* Euro broadly higher, short squeeze continues
* Intervention fears heighten risk aversion
* Australian dollar rises sharply, trims steep losses
(Adds comment, details, updates prices)
By Naomi Tajitsu
LONDON, May 21 (Reuters) - The euro rose broadly on Friday as investors wary of holding too many short positions following its heavy sell-off scrambled to take off those trades and fears of currency intervention rose.
In volatile trade, the Australian dollar jumped, paring losses after its steep fall this week, on chatter that Australia's central bank may intervene to support the bruised currency. The RBA said it does not comment on market movements.
A stampede out of the euro due to worries about the broad economic impact of the euro zone debt crisis drove the euro to a four-year low versus the dollar this week and has pushed net short positions in the European currency to a record high.
Analysts say that with risk aversion haunting the market, investors are realising the dangers both of holding too many or too few euros, particularly given speculation that authorities may prop up the euro.
"The market has a clear view that the euro will be trending lower, but by holding that position you are vulnerable to any possibility of intervention," said Daragh Maher, senior currency analyst at Credit Agricole CIB, adding that such fears had extended the euro's short squeeze in past days.
"The intervention threat doesn't have to feel realistic, when the market is an extreme position, even just a muttering can cause a reaction."
The euro has fallen roughly 6 percent so far this month, and its steep decline has cranked up speculation that European officials may be concerned about the euro's level.
Eurogroup Chairman Jean-Claude Juncker said on Thursday he did not see the need to take immediate action to halt the euro's decline. [ID:nTOE64I038].
However, speaking in Tokyo, he said he discussed the common currency's rapid plunge with the Japanese finance minister.
On Friday, the euro <EUR=> climbed as high as $1.2673 on electronic trading platform EBS in early trade, before pulling back to $1.2545 by 0921 GMT, up 0.6 percent on the day.
The euro tumbled as low as $1.2143 earlier this week after Germany banned naked short selling in some securities, fuelling speculation about other possible market regulations.
It is poised to end the week 1.5 percent higher against the dollar, following five consecutive weeks of losses.
Analysts said that heightened fears about risk had prompted a rush to square positions -- long and short -- in currencies which are high risk or less liquid. "Risk aversion has risen so rapidly that in order to protect their books, investors are just closing positions and repatriating capital," said Carl Hammer, currency strategist at SEB in Stockholm, adding: "It's a snowball effect." Risk aversion shrivelled up liquidity as investors clamour for dollars, which was resulting in choppy trade and aggravated currency movements.

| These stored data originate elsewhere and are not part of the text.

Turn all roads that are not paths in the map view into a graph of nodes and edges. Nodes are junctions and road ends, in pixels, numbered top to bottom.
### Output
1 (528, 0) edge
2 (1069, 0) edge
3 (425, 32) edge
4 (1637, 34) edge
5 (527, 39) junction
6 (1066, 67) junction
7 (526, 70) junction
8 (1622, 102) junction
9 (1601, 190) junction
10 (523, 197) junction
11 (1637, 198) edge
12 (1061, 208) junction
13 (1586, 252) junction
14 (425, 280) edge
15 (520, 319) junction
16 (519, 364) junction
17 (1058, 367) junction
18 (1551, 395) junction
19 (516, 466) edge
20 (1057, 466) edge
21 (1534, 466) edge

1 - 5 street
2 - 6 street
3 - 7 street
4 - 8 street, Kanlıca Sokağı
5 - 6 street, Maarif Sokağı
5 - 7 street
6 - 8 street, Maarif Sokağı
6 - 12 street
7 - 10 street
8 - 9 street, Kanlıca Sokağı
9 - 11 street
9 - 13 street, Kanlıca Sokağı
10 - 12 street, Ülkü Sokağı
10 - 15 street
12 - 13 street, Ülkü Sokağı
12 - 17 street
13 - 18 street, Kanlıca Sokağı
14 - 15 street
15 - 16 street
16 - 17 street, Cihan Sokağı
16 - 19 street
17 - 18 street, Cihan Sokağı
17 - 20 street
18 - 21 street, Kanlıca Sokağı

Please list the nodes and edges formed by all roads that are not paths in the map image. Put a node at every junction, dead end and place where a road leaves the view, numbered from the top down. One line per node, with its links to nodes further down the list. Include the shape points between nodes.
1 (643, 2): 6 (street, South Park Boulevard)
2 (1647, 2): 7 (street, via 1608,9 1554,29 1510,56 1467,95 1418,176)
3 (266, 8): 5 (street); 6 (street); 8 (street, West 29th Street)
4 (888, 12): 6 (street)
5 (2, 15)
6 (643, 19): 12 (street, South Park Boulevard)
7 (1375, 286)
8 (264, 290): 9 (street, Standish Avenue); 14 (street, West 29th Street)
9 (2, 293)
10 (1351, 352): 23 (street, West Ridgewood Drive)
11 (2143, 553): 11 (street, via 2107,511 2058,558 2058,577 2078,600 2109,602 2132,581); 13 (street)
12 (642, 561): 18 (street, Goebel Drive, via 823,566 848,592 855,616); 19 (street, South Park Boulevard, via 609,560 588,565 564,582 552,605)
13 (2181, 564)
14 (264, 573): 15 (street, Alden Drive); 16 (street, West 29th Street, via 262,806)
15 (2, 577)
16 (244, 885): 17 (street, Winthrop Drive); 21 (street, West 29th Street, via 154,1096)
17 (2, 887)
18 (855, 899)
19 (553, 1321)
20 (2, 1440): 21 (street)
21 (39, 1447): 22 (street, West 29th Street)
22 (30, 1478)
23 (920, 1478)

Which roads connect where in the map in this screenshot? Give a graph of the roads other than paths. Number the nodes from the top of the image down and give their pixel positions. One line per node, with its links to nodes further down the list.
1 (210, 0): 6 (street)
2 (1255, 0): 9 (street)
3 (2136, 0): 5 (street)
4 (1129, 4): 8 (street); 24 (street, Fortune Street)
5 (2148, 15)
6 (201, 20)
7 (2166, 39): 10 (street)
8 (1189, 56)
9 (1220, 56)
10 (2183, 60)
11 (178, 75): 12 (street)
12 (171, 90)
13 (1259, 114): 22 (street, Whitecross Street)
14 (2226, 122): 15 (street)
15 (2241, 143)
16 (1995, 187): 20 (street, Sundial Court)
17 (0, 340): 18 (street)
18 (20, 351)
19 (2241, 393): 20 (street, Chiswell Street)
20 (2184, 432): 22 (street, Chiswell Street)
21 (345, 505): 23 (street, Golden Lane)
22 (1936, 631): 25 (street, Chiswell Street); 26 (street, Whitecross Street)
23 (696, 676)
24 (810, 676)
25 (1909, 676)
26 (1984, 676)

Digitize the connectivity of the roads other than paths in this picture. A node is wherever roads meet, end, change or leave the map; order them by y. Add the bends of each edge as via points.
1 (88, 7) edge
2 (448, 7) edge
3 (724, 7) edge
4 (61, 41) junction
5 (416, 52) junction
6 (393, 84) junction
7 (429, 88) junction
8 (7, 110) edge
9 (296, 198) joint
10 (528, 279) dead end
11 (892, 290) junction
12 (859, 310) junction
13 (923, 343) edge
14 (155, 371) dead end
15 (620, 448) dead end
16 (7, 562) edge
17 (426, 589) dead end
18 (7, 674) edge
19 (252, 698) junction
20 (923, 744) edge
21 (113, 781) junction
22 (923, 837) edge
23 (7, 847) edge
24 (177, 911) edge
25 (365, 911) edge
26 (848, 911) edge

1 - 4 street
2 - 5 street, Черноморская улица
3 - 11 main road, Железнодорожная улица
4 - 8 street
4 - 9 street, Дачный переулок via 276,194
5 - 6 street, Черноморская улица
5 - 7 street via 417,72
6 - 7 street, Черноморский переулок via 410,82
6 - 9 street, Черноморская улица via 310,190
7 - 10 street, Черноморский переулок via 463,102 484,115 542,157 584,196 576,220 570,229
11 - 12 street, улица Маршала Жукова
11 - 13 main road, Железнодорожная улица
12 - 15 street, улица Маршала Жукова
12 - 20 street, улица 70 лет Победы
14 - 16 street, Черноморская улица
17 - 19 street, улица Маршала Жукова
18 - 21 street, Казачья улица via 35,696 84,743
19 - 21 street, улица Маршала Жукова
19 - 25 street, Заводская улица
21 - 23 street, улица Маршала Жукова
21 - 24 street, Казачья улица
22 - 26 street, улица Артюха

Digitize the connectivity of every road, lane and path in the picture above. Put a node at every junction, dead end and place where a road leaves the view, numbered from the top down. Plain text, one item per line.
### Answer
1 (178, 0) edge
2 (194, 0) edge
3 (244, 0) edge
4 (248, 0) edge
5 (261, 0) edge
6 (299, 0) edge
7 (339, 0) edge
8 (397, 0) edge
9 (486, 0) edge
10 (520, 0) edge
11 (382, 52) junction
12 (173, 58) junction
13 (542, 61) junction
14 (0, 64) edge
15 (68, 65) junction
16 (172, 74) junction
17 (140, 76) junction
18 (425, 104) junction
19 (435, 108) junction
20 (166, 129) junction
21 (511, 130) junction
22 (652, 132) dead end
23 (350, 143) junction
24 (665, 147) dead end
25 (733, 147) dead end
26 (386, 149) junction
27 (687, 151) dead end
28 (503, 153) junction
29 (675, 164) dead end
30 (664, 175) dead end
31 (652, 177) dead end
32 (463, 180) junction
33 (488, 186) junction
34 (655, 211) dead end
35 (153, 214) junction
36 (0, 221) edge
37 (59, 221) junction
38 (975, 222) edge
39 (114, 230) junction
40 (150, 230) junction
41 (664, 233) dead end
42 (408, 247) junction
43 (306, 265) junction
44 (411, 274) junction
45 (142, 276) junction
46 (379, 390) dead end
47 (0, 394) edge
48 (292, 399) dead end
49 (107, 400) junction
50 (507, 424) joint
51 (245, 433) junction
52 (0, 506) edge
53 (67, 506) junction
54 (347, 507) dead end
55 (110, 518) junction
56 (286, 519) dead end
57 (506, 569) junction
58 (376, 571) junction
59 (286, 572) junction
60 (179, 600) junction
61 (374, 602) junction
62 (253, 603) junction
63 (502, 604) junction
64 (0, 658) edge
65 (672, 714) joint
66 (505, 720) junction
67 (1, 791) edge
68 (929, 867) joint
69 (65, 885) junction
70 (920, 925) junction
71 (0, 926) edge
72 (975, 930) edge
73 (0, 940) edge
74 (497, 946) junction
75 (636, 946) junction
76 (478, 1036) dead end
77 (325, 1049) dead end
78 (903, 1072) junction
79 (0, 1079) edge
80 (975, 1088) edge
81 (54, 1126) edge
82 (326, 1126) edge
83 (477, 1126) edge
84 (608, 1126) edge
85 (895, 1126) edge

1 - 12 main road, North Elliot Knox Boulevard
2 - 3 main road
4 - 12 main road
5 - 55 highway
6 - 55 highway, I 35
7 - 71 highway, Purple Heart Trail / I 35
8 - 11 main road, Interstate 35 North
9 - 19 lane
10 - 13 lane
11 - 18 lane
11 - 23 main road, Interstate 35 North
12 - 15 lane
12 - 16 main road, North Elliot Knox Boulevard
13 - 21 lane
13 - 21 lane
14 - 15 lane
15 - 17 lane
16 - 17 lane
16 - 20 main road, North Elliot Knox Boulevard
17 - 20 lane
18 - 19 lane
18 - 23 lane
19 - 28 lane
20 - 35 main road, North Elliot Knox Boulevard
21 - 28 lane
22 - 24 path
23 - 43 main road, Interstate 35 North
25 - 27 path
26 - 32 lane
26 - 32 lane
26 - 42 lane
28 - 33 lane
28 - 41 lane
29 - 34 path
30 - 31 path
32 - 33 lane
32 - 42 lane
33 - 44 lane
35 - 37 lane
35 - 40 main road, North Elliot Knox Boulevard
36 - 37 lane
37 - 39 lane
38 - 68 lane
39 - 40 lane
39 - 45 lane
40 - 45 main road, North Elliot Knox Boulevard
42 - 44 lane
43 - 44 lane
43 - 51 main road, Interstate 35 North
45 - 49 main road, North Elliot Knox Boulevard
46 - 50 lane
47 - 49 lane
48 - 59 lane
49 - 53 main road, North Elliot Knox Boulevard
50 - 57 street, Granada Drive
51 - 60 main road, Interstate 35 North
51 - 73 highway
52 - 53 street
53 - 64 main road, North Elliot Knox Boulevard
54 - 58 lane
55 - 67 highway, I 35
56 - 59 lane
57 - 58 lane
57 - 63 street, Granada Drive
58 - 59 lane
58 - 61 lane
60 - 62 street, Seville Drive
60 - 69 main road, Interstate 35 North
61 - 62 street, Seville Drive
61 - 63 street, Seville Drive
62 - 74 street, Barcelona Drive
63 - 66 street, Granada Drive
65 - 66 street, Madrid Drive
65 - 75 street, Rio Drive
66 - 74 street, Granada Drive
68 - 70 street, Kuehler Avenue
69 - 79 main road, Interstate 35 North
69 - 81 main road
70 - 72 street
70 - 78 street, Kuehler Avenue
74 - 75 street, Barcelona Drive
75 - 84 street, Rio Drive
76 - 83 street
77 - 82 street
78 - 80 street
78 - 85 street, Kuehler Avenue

Against the Swiss franc, the euro <EURCHF=> traded 0.5 percent higher at 1.4430, having recovered sharply from a slide to an all-time low of 1.3995 francs earlier in the week.
The Australian dollar <AUD=D4> rose 2 percent against the U.S. dollar to $0.8318, pulling back from $0.8085 hit on Thursday, its weakest since July 2009.
It jumped as much as 5 percent versus the yen to 75.53 yen <AUDJPY=R>, pulling back from a slide to a 10-month low near 71.90 yen in early Asian trade.
The yen was broadly weaker, stung by the unwind in short positions in higher-risk currencies. The dollar <JPY=> rose 0.6 percent to 90.12 yen, while the euro <EURJPY=R> rose 1.8 percent against the yen to 113.14 yen.